It all began when Federal Reserve officials opened the door last month to the possibility not only that further interest-rate increases were off the table but that a reversal of last December’s highly controversial rate increase was now part of the conversation.
On Friday, President Trump’s National Economic Council Director Larry Kudlow told Bloomberg Television that “they should take back [last December’s] rate hike. With a weak global economy, taking out an insurance policy is not a bad thing.” He added that inflation [sic: price increases in goods and services in the economy] is “way below the Fed’s target … and that’s the reason they should take back the interest rate hike.”
To stave off criticism that he was meddling, Kudlow added, “I’m not encroaching on Fed independence. I’m [just] reading the market tea leaves.”
Those tea leaves were shuffled on Friday with a robust jobs report for June that exceeded every forecast. Since January 2017, the Trump economy has added five million jobs, with nearly a quarter of a million being added last month. But a strong jobs market notwithstanding, there is some apparent fraying around the edges of the U.S. economy. The total weekly hours worked has come off its recent high, while overtime hours in the manufacturing sector have been running below 2018 levels for the last five months.
Corporate profits for all U.S. companies set a record at $2.3 trillion back in 2018 and forward-looking estimates are coming in just slightly below that for 2019. U.S. auto sales in China have continued to slump: For the second quarter GM reported a 12-percent drop, while Ford’s vehicle sales in China fell by nearly 22 percent. That was on top of GM’s skid of 17 percent in the first quarter and Ford’s drop of nearly 36 percent.
And then there’s the Cass Freight Index, which first turned negative last December and has steadily declined every month since. From Cass’s May report: “We place our trust in the simple notion that the movement of tangible goods is the heartbeat of the [U.S.] economy … and with the 6 percent drop in May, we see [our] shipments index as going from ‘warning of a potential slowdown’ to ‘signaling an economic contraction.’”
Cass is seeing severe declines in international freight volumes, especially in China and the ongoing swoon in railroad volumes in the United States, especially in autos and building materials. It noted a concurrent decline in the pricing for transportation services as confirming its negative outlook.
Another little-noted Wall Street indicator is flashing red as well: the yield on the 10-year Treasury on Friday was 2.03 percent, well below the Fed Funds rate dictated by the central bank of between 2.25 and 2.50 percent. This indicates how far the Fed is out of sync with the markets.

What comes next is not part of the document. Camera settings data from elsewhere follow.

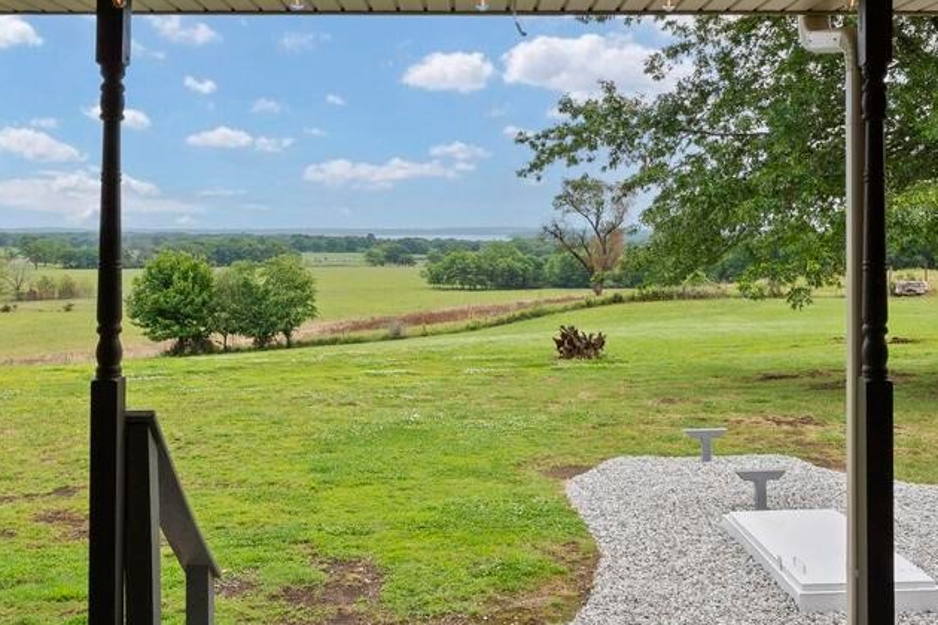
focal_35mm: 39
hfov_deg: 49.6
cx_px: 467
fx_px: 1016
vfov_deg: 33.9
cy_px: 210
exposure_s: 1/400
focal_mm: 16
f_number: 9
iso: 200
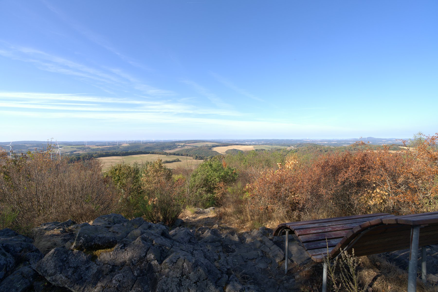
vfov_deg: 73.7
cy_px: 146
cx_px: 219
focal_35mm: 16
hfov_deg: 96.7
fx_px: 195
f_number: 6.3
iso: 100
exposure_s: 1/200
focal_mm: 16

Fed Chair Jerome Powell is late to the party, but said on Friday that “the global risk picture has changed just in the last six to eight weeks … it’s about concerns about global growth.” This was reiterated by a report the Fed issued on Friday: “Since the beginning of May the tenor of incoming information on economic activity, on balance, has become somewhat more downbeat and uncertainties about the [U.S.] economic outlook have increased.”

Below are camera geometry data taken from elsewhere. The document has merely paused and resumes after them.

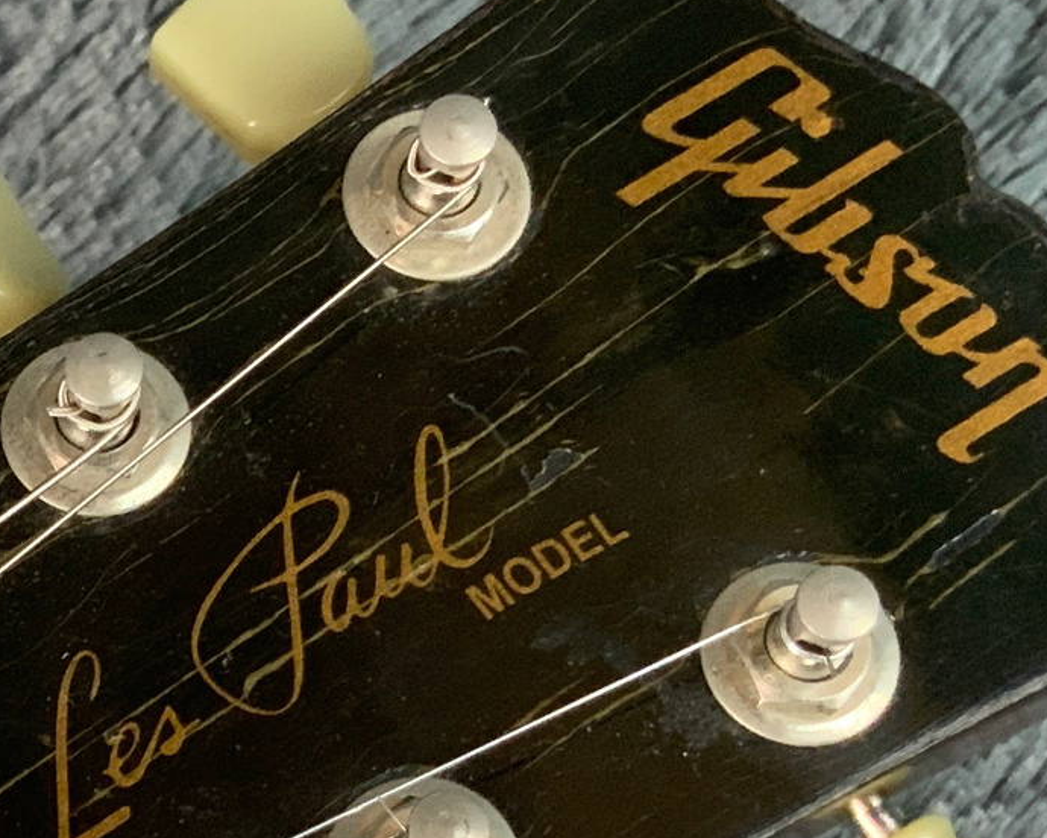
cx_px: -209
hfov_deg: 17.4
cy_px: 879
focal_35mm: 105
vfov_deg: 14.4
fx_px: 3254
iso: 160
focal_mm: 3
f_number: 1.8
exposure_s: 1/50
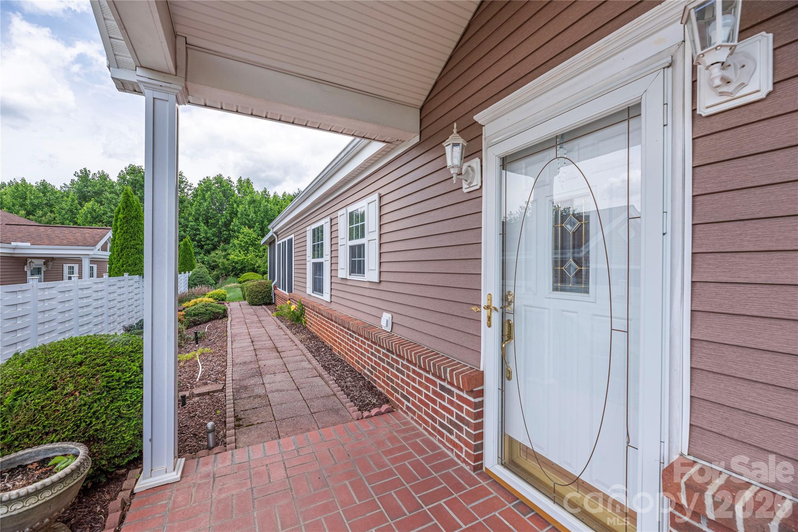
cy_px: 266
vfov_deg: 81.2
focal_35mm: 14
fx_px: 310
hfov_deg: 104.2
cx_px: 399
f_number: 8
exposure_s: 1/2500
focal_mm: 14
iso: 320
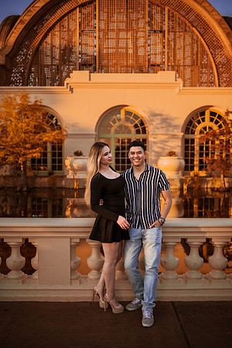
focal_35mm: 35
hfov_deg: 37.9
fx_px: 338
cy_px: 174
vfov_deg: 54.4
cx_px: 116
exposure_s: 1/500
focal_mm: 35
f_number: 1.8
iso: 100
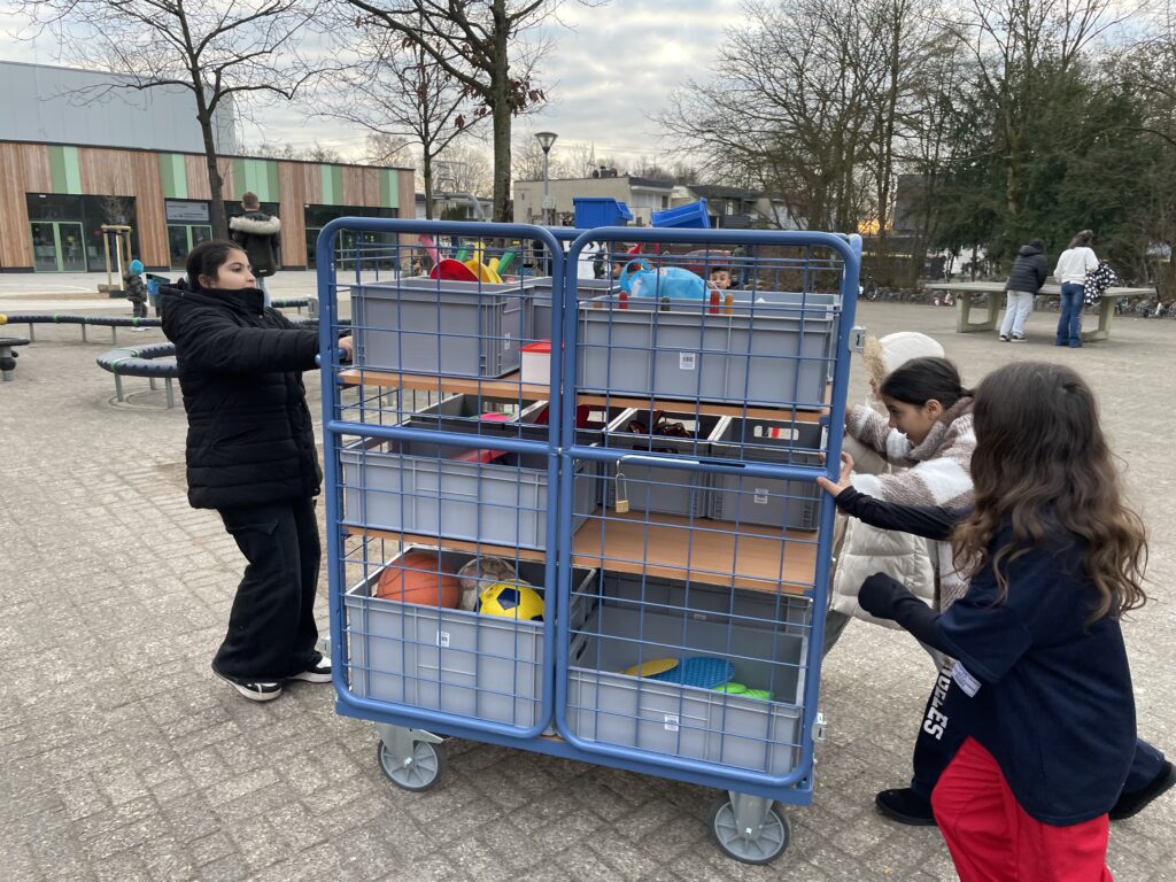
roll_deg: +0.9
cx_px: 588
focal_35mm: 26
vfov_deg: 53.1
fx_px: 883
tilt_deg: -9.3
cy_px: 441
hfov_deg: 67.3
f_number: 1.6
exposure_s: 1/121
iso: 40
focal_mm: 4.2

Powell himself now thinks that Kudlow may be right about that “insurance policy,” adding on Friday, “This is fairly widely accepted. If you see weakness, it’s better to come in earlier rather than later.” Such a move, if it occurs following the Fed’s Board of Governors' two-day meeting starting July 30, should please the president. Trump has been highly critical of the Fed’s moves in restraining the growth of the U.S. economy, even suggesting at one point that he made a mistake in appointing Powell as head of the central bank. On Friday he stated that if the Fed did lower interest rates the economy would take off "like a rocket ship.”
A quarter-point move, in the grand scheme of things, isn’t a big deal, except for the psychological impact such a move makes. It would show not only how sensitive the Fed is to market and economic pressures, but to political ones as well.
Wall Street is holding its breath for confirmation coming from Powell during his two days of congressional testimony scheduled to begin on Tuesday. It’s also waiting for the publication of the minutes of the June Fed meeting for additional clues.
That is the single most severe handicap any central bank faces: trying to direct an economy by looking in its rear-view mirror.